Start of SUPPLIED DATA

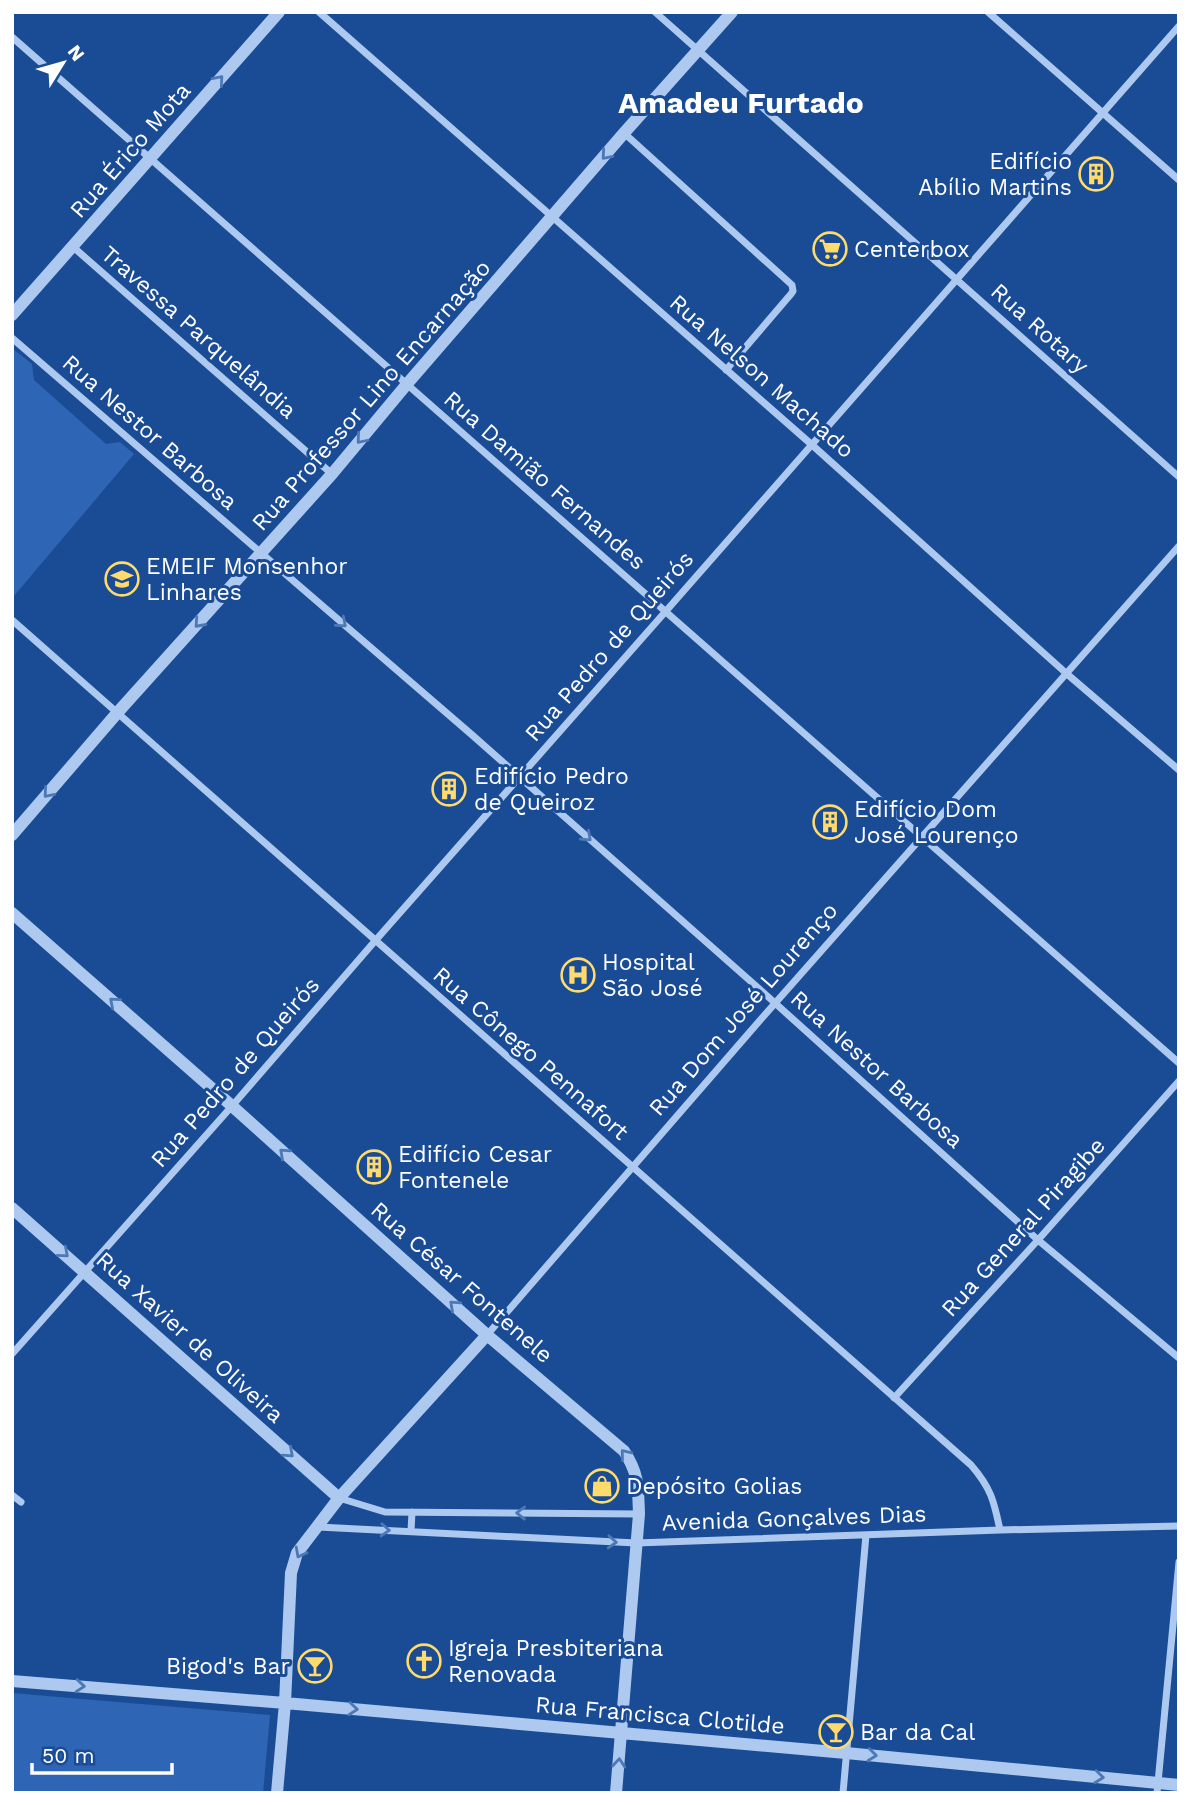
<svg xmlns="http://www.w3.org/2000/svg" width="1191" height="1805" font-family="'Work Sans',sans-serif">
<rect width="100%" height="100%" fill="#1a4c96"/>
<!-- green -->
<path fill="#2e65b4" d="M12 348 32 364 34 380 106 444 120 442 134 454 14 596 12 594Z
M12 1693 270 1715 263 1793H12Z"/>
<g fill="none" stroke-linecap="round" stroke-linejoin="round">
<!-- minor -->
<path stroke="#adc9f0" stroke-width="7" d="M319 12 811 444 1067 674 1179 770
M655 12 1179 477
M988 12 1179 180
M12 37 1179 1063
M624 133 792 285 793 291 791 294 726 370
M72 246 332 474
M12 338 471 734 765 994 1038 1240 1179 1358
M12 620 971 1465C991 1488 994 1501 1000 1530
M487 1335 762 1018 1179 546
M12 1354 232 1106 375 941 666 611 1179 26
M894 1398 1038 1240 1179 1081
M12 1495 21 1502
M339 1498 385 1512 639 1514
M318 1527 636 1543 1000 1530 1179 1526
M411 1531 412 1512
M843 1793 866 1535
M1157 1793 1179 1562"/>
<!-- tertiary -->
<path stroke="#adc9f0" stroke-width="12" d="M12 315 279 12
M12 835 118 712 332 474 407 384 624 133 732 12
M12 913 232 1106 487 1335 624 1451C639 1474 638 1487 639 1514L616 1793
M12 1208 339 1498
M12 1681 285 1703 846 1753 1179 1785
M277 1793 285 1703 291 1573 297 1553 339 1498 487 1335"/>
</g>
<!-- one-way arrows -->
<defs><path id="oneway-chevron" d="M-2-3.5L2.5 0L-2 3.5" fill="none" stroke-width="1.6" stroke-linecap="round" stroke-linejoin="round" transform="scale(1.75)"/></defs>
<g stroke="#4d78b6">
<use href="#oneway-chevron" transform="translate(219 80) rotate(-49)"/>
<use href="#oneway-chevron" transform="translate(606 155) rotate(131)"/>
<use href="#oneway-chevron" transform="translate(361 439) rotate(130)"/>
<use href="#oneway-chevron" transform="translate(199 623) rotate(132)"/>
<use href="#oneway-chevron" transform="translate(342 623) rotate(41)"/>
<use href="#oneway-chevron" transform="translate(48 793) rotate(131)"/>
<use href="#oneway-chevron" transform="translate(587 837) rotate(42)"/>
<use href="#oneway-chevron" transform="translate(114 1002) rotate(-139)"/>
<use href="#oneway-chevron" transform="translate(284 1153) rotate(-138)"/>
<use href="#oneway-chevron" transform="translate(64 1253) rotate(41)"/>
<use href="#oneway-chevron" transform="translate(454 1305) rotate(-138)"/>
<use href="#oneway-chevron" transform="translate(289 1453) rotate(42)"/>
<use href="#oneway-chevron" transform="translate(625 1454) rotate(-129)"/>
<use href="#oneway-chevron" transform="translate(521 1513) rotate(-179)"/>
<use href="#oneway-chevron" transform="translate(385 1530) rotate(3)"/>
<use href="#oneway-chevron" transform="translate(612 1542) rotate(3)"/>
<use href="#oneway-chevron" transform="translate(300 1553) rotate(118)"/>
<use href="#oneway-chevron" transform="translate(80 1686) rotate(5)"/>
<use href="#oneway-chevron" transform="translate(353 1709) rotate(5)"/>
<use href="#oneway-chevron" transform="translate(872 1755) rotate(6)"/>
<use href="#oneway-chevron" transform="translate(619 1763) rotate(-85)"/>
<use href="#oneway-chevron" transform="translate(1099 1777) rotate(6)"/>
</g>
<!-- icons -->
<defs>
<symbol id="building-ring" viewBox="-11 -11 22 22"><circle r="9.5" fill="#1a4c96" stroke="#ffda6c" stroke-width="1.5"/><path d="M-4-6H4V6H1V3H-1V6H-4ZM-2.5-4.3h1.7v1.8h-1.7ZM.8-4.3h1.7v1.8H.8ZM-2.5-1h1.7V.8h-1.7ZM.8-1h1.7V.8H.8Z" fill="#ffda6c"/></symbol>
<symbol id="supermarket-ring" viewBox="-11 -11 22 22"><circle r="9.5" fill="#1a4c96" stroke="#ffda6c" stroke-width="1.5"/><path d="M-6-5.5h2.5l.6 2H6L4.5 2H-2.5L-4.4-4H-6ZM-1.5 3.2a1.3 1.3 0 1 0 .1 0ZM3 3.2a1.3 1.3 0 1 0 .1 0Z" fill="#ffda6c"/></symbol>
<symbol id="school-ring" viewBox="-11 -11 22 22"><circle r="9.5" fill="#1a4c96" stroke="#ffda6c" stroke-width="1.5"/><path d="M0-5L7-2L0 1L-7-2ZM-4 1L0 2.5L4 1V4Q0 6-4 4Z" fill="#ffda6c"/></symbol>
<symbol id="hospital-ring" viewBox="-11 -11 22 22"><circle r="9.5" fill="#1a4c96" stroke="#ffda6c" stroke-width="1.5"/><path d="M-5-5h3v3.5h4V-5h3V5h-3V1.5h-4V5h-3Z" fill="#ffda6c"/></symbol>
<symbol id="shop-ring" viewBox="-11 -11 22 22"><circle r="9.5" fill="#1a4c96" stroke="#ffda6c" stroke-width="1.5"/><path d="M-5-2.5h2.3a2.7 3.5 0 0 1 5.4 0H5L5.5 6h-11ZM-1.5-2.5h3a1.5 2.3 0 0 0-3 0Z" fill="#ffda6c"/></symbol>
<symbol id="church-ring" viewBox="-11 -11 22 22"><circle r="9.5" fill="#1a4c96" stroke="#ffda6c" stroke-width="1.5"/><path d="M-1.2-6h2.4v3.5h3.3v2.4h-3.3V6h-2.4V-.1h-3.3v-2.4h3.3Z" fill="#ffda6c"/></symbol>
<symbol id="bar-ring" viewBox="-11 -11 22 22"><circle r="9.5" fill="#1a4c96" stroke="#ffda6c" stroke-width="1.5"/><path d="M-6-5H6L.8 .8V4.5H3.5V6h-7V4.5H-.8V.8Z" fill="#ffda6c"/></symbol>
</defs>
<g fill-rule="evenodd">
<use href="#building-ring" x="1077" y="155" width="38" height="38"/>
<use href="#supermarket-ring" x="811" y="230" width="38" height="38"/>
<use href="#school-ring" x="103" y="560" width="38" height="38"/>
<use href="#building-ring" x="430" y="770" width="38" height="38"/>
<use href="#building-ring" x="811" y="803" width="38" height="38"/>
<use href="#hospital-ring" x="559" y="956" width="38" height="38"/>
<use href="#building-ring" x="355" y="1148" width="38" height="38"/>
<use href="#shop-ring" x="583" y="1467" width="38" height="38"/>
<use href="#church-ring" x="405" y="1642" width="38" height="38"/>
<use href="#bar-ring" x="296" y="1647" width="38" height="38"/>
<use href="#bar-ring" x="817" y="1713" width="38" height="38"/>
</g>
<g text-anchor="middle" stroke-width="6" stroke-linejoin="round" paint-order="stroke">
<!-- street labels -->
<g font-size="23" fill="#fff" stroke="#1a4c96">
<text transform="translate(130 150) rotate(-49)" y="8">Rua Érico Mota</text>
<text transform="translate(1040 328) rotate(42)" y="8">Rua Rotary</text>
<text transform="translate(199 332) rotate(41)" y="8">Travessa Parquelândia</text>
<text transform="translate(762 376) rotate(41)" y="8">Rua Nelson Machado</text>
<text transform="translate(371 395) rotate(-49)" y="8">Rua Professor Lino Encarnação</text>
<text transform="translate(150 432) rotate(41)" y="8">Rua Nestor Barbosa</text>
<text transform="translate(545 480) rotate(41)" y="8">Rua Damião Fernandes</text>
<text transform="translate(609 646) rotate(-49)" y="8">Rua Pedro de Queirós</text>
<text transform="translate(743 1009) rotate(-49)" y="8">Rua Dom José Lourenço</text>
<text transform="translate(531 1053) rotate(41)" y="8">Rua Cônego Pennafort</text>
<text transform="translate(877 1069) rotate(42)" y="8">Rua Nestor Barbosa</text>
<text transform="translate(235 1072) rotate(-49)" y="8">Rua Pedro de Queirós</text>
<text transform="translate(1023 1227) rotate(-48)" y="8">Rua General Piragibe</text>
<text transform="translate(462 1282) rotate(41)" y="8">Rua César Fontenele</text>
<text transform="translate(190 1337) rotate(42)" y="8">Rua Xavier de Oliveira</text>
<text transform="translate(794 1518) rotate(-2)" y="8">Avenida Gonçalves Dias</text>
<text transform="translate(660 1715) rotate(5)" y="8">Rua Francisca Clotilde</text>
</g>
<!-- poi labels -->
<g font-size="23" fill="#fff" stroke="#1a4c96" text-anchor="start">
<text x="1072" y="169" text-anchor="end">Edifício<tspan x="1072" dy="26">Abílio Martins</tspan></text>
<text x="854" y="257">Centerbox</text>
<text x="146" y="574">EMEIF Monsenhor<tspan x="146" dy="26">Linhares</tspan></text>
<text x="474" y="784">Edifício Pedro<tspan x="474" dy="26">de Queiroz</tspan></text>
<text x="854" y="817">Edifício Dom<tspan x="854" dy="26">José Lourenço</tspan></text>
<text x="602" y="970">Hospital<tspan x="602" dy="26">São José</tspan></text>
<text x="398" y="1162">Edifício Cesar<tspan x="398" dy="26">Fontenele</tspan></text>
<text x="626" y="1494">Depósito Golias</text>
<text x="448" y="1656">Igreja Presbiteriana<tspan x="448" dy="26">Renovada</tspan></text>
<text x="290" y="1674" text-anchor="end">Bigod's Bar</text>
<text x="860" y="1740">Bar da Cal</text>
</g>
<!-- district labels -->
<g font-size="30" font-weight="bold" fill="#fff" stroke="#1a4c96">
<text x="741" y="113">Amadeu Furtado</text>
</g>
</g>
<!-- border -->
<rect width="1191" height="1805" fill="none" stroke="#ffffff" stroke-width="28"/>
<!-- north arrow -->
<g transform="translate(63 63) rotate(53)" stroke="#1a4c96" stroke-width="5" paint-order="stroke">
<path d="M0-5L12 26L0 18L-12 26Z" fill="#ffffff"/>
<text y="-10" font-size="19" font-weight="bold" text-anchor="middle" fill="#ffffff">N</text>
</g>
<!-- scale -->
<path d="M32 1763v10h140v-10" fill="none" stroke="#ffffff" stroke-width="3.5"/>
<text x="42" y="1763" font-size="21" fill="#ffffff" stroke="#1a4c96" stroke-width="5" paint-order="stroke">50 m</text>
</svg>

End of SUPPLIED DATA

_DIRECTIONS_. Every line of the entries that includes "middle" must be copied into the answer.

_RESPONSE AREA_.
<g text-anchor="middle" stroke-width="6" stroke-linejoin="round" paint-order="stroke">
<text y="-10" font-size="19" font-weight="bold" text-anchor="middle" fill="#ffffff">N</text>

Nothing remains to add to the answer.